● **Tasks to carry out**
**A.** Report every line in the listing below that contains the string "está", copying each one in full.
**B.** Extend the article on time-travel sitcom episodes, picking up right after its final sentence.

● **Selected extract**
Ten great sitcom time-travel episodes
James and Seb talk us through ten of the best sitcoms to feature that sci-fi staple, time-travel. Here's their selection...
This feature contains mild spoilers.
Time travel is great for stories. You can use it to explore the past, reflect on the future, to make people happy or to make them sad. But what about using it to make people laugh? To celebrate the rare fusion of time travel and comedy, James and Seb have counted down ten of the best time-travel sitcom episodes of all time.
Goodnight Sweetheart: Rites of Passage
Okay, we know Goodnight Sweetheart isn’t exactly the most fondly-remembered of British sitcoms – but it would be churlish to do a list of time-travel sitcom episodes and not include an effort from one of the few actual bona fide time-travel sitcoms. And as it happens, the first episode of Marks and Gran’s series – already somewhat old-fashioned when it appeared in the early nineties, and now almost in need of carbon dating – actually sets up its premise quite well. The ennui of TV repairman Gary Sparrow’s nineties life is well established before his unexplained trip through a mysterious time-travelling alleyway to a London-in-the-Blitz pub. And after a slow start, the 'fish out of water' material raises the odd chuckle. Plus, of course, this was the BBC in the nineties – at least they had the expertise in convincing period settings…
The Hitchhiker’s Guide To The Galaxy: Fit the Eighth
It’s still a crime in our book that the BBC never got around to following up their TV adaptation of the first Hitchhiker’s Guide radio series by filming the Secondary Phase as well – so we’re looking to the original radio version for a brilliant piece of brain-bending time-travel narrative from Douglas Adams. At the start of the second series, Ford and Arthur are stranded on prehistoric Earth, while back in the future, Zaphod is captured by shadowy unknown forces and taken to the dreaded Total Perspective Vortex. The manner by which the trio are reunited is a superb piece of cross-millennial messaging that puts even Steven Moffat to shame: after accidentally leaving Arthur’s towel in the midst of a volcanic eruption, the ensuing fossilised rock is blown out into space by the later destruction of the earth, eventually bouncing off the windscreen of the spaceship Heart of Gold, alerting Zaphod to their need to be rescued.
Or, in other words: Arthur flags down a spaceship thousands of years in the future by waving his towel at it.

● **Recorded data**
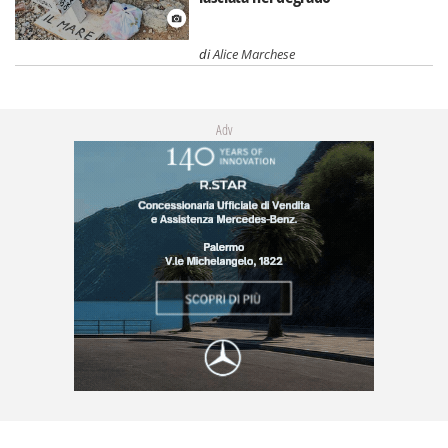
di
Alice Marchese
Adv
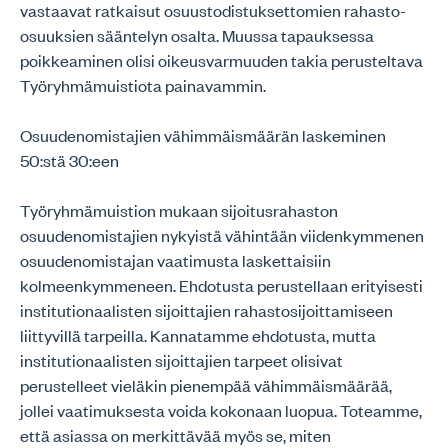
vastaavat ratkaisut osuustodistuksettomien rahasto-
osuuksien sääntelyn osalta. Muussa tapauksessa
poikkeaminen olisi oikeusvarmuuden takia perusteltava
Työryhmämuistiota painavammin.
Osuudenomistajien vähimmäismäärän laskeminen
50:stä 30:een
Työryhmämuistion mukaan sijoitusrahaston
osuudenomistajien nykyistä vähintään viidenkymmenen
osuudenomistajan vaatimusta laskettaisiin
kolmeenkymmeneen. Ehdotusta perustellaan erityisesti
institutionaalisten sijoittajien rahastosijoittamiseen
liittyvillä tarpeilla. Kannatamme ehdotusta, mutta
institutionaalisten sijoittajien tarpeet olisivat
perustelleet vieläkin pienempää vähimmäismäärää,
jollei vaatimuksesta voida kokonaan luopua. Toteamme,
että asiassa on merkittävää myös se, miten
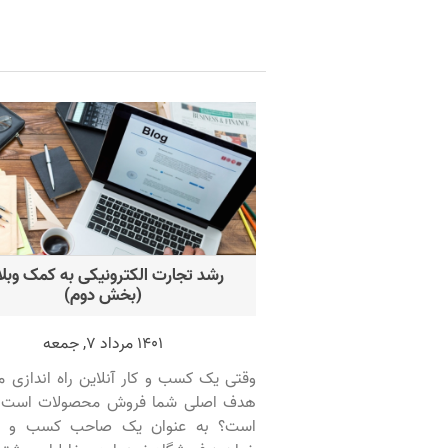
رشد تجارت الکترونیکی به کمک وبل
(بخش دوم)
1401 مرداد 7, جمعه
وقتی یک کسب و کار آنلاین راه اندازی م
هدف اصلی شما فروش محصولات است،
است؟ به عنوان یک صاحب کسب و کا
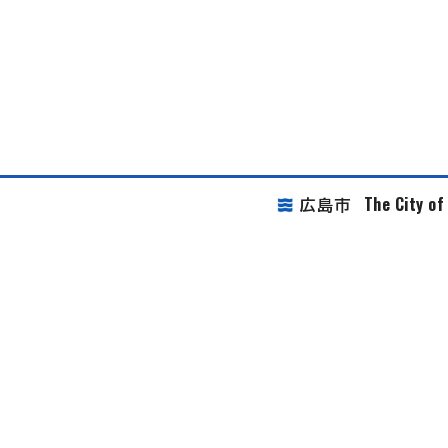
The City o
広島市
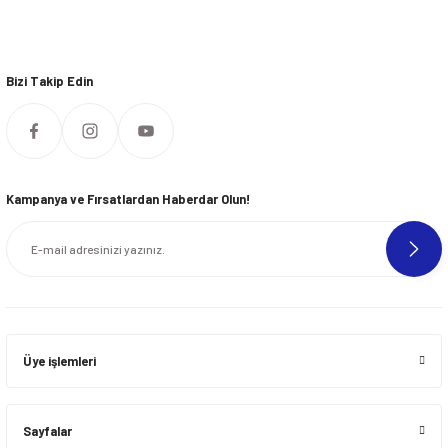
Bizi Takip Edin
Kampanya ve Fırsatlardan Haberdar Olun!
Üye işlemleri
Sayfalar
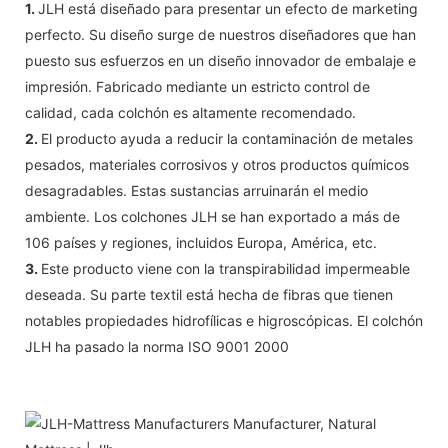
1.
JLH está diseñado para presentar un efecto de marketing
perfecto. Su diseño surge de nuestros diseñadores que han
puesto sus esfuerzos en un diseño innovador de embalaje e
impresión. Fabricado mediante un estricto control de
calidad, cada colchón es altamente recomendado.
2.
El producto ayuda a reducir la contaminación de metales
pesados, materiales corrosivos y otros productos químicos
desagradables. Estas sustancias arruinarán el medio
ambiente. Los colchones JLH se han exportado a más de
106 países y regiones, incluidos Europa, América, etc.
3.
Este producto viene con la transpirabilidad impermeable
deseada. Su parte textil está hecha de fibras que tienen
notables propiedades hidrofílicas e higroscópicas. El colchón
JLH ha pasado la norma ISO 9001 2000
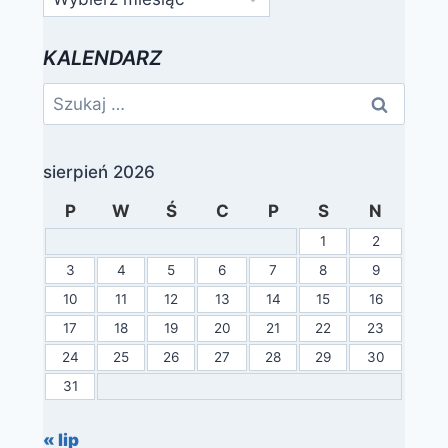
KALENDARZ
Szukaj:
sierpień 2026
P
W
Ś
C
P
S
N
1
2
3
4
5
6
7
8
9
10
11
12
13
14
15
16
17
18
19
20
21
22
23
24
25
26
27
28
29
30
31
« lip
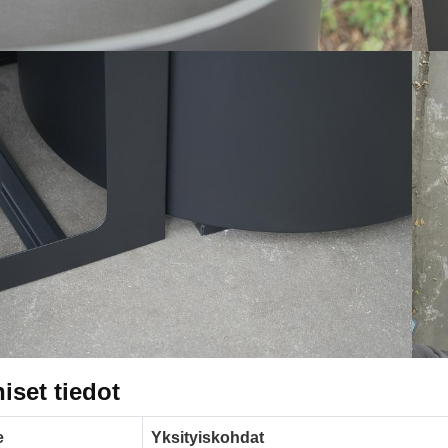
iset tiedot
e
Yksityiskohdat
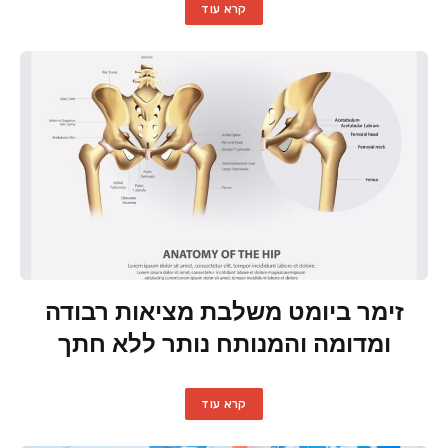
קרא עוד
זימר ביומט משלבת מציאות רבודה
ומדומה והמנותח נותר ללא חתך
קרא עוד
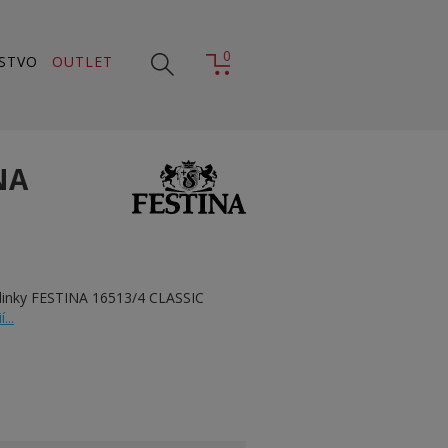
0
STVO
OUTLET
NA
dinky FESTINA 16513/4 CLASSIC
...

● **Results for the exercise**
**A.**
JLH está diseñado para presentar un efecto de marketing
deseada. Su parte textil está hecha de fibras que tienen

**B.**
Blackadder’s Christmas Carol
Okay, so there was actually a Blackadder special that dealt far more obviously with technology-based time-travel: 2000’s Blackadder Back and Forth. Unfortunately, it… well, it wasn’t very good. However, Curtis, Atkinson and Elton’s centuries-spanning lineage had already dabbled with time travel once before, albeit of a slightly more nebulous form, courtesy of the Dickens-spoofing Christmas Carol in 1988. Taking a trip through the various past eras of Blackadder, in order to show Victorian-era Ebeneezer that the key to happiness is being an utter bastard, the episode also made an uncharacteristic trip into the far future, with the incredibly 1980s-BBC-sci-fi-looking – but also highly amusing – “Star Adder” segment. At the time, this was actually rumoured to be a trial run for a planned, future-set fifth series, although nearly twenty-five years later we’re still waiting to see if it’ll ever happen.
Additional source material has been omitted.